Notes on the 'Nucleotide-by-nucleotide' plot:

This is a nucleotide-by-nucleotide plot of the likelihood ratio statistic for each reference - non-reference sequence pair and also summed over the phylogenetic tree. Gaps, and stop and start codons for each sequence, are also annotated on the plot. The six panels show the following information:

1. This panel displays the raw likelihood ratio scores at each position in the alignment. There is a seperate track for each reference - non-reference sequence pair (labelled at the right). Gaps, and stop codons in each of the null and alternate model annotated CDSs, for each sequence, are marked on the appropriate tracks.
   
   
2. This panel displays the raw likelihood ratio scores, summed over the phylogenetic tree (i.e. the input list of sequence pairs; details), at each column position in the input alignment.
   
   
3. This panel displays the running mean (i.e. sliding window mean) likelihood ratio scores at each position in the alignment, for each reference - non-reference sequence pair.
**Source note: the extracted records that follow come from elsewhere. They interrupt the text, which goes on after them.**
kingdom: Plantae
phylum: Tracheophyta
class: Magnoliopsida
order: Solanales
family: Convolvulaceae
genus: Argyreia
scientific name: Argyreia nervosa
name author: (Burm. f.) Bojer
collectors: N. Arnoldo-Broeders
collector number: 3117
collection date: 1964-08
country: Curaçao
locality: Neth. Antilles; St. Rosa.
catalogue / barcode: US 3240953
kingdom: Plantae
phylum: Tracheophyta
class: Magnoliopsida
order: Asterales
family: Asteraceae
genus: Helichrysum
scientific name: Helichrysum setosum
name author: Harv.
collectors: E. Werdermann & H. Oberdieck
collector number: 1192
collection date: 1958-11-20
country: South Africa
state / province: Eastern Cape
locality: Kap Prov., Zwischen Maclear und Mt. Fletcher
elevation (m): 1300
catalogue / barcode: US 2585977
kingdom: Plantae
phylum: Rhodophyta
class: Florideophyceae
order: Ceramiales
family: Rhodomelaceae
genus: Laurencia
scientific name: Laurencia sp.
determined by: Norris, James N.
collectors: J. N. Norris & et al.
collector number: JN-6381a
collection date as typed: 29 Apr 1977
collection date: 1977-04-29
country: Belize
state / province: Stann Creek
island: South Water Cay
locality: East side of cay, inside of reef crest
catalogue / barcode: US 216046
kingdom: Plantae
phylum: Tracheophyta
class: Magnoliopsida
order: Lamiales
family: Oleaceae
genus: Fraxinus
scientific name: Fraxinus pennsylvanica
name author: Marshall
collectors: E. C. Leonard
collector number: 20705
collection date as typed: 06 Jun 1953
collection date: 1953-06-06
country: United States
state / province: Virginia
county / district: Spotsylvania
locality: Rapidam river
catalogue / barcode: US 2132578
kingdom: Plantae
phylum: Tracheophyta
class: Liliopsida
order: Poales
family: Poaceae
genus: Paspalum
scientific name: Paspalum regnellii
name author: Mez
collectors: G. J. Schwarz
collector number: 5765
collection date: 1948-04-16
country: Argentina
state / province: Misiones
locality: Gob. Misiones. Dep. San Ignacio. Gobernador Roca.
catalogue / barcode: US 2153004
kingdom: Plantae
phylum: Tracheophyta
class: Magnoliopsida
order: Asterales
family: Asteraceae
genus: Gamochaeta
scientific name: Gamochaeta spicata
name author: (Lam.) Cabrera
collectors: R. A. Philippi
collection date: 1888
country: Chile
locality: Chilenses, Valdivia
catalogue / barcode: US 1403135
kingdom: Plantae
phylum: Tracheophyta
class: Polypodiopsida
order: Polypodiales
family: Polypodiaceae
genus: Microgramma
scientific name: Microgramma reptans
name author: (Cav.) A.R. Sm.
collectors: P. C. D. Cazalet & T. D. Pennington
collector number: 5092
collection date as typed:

The sliding window width is annotated on the plot, and can be changed via the 'Redraw plot' link.
   
   
4. This panel displays the running mean of the phylogenetically summed likelihood ratio scores (i.e. running mean of panel 2).
   
   
5. This panel shows the input Query, or alternate model, CDS(s) (red bars) and the input Known, or null model, CDS(s) (blue bars).
   
   
6. This panel shows the phylogenetic sum of sequence divergences (mean number of mutations per nucleotide) for the sequence pairs that contribute to the likelihood ratio sum at each position in the alignment. In any particular column, some sequences may be omitted from the likelihood ratio calculations due to gaps or stop to non-stop transitions. Statistics in regions with lower summed divergence (i.e. partially gapped regions) have a lower signal-to-noise ratio.
   
   

Notes:

• Statistics are only shown within the query region.
• For panel 4, any columns with gaps (or ambiguous nt codes), in any sequence in the input list of sequence pairs, are omitted. Such columns are omitted before taking the running mean. Thus where gaps occur a, for example, 21 nt window includes a total of 21 columns taken from either side of the gap but none from within the gap. On the 'Redraw plots' page, you may choose to extend the plot into partially gapped regions, provided the summed divergence of the contributing sequence pairs in the region is greater than some user-defined threshold value (details).
• In general, you shouldn't have any null or alternate model stops on the reference sequence track. If there are any, then this means that the 'Known CDSs' or 'Query CDSs' (respectively) that you inputted are not in fact ORFs. I.e. you have probably misannotated your CDSs.
• In general, you wouldn't expect to have null model stop codons in any of the sequences. The null model represents known CDSs, which are typically conserved across an alignment. Stops in some sequences near the ends of CDSs are not too unusual and indicate that the CDS terminates early in some sequences. However, if some sequences have many null model stops, then this may indicate a CDS annotation problem.
• If there are no alternate model stops in the non-reference sequences, or any stops are located close to the 'Query CDS' end-point, then this indicates that the 'Query CDS' is conserved as an ORF across the alignment. For a long ORF, this in itself may be strong evidence that the ORF is a CDS. On the other hand, if there are many alternate model stops, then this is evidence against the ORF being a CDS, at least in some sequences.
• Note that alignment problems may cause a non-reference sequence codon to be aligned out-of-frame to a reference sequence codon. This may occassionally result in an out-of-frame non-reference sequence stop codon being incorrectly annotated on the plot. This can be avoided by keeping gaps in groups of three within the null and alternate model CDSs (see also this note). Therefore, if you have an isolated stop codon in what otherwise appears to be a long conserved ORF, you should check that it is not the result of a local alignment problem.
• Note also that in places where the reference sequence contains alignment gaps, there is no frame information for the non-reference sequences. As far as calculation of statistics is concerned, all such regions are omitted. However for the stop and start codon annotation, any non-reference sequence stops or starts within reference sequence gaps will be missed.